|Chardonnet, Catherine - UNIVERSITY OF TENNESSEE|
|Sams, Carl - UNIVERSITY OF TENNESSEE|
|Trigiano, Robert - UNIVERSITY OF TENNESSEE|
Submitted to: Phytopathology
Publication Type: Peer Reviewed Journal
Publication Acceptance Date: March 31, 2000
Publication Date: N/A
Interpretive Summary: Increasing the calcium content of fruits and vegetables has been shown to reduce decay caused by Botrytis cinerea, an important postharvest pathogen. However, there may be significant genetic variability between isolates within this pathogen species. The goal of this study was to determine whether calcium had an inhibitory effect on B. cinerea isolates from different sources and therefore would be successful in reducing decay caused by this fungus in general. Three different isolates of Botrytis cinerea which differed in various virulence factors and their resulting ability to decay fruit were studied. Even though these isolates were genetically different, calcium treatment of apple fruit significantly reduced decay caused by all three isolates. Increasing the calcium content of apples could help the grower maintain fruit quality and reduce his dependency on fungicides.
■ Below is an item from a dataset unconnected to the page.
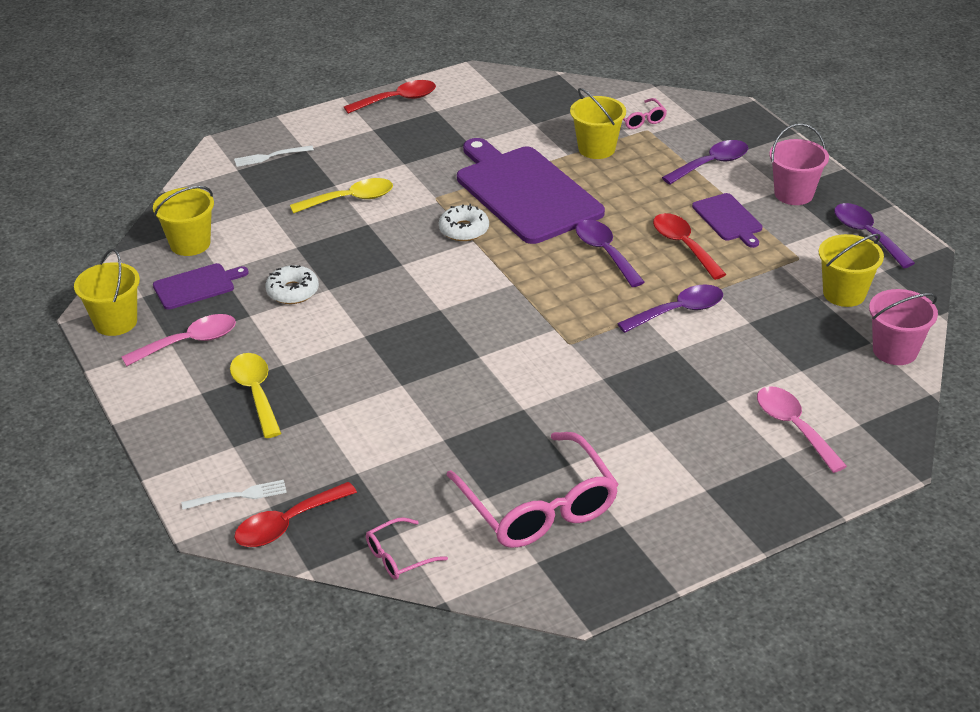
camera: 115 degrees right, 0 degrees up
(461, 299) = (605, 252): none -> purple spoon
Technical Abstract: Botrytis cinerea Pers.: Fr is an economically important pathogen with a broad host range. Because of the genetic variability within this species, epidemiological studies are difficult. Calcium infiltration of fruit has been shown to reduce decay caused by this fungus. The goals of this work were to study this variability and also to compare the inhibitory effects of calcium on three isolates of B. cinerea from decayed apple (B) and grape (C and C77:4). Isolate B had the least radial growth and a sporulation rate twice that of isolates C77:4 and C when cultured on PDA. The dry weight of B was higher than C and C77:4 in a modified Richard's solution for 10 days, but this isolate also had the greatest variation. When the pathogenicity of the 3 isolates was tested in situ on fruit from 4 apple cultivars, isolate C produced the largest area of decay on 3 of the apple cultivars. In vitro, this isolate also had the highest polygalacturonase activity after 7 days growth in Richard's solution. Calcium did not significantly affect protein secretion but inhibited polygalacturonase activity at 1 g/liter Calcium Chloride for isolate C and C77:4 and at 16 g/liter Calcium Chloride for isolate B. The pathogenicity of each isolate was greatly reduced when apple fruit were infiltrated with Calcium Chloride solutions. These results support the fact that the biological and statistical variability in a research project can be affected by the B. cinerea isolate selected. Despite this variation, calcium treatment of apples reduced decay caused by all 3 isolates.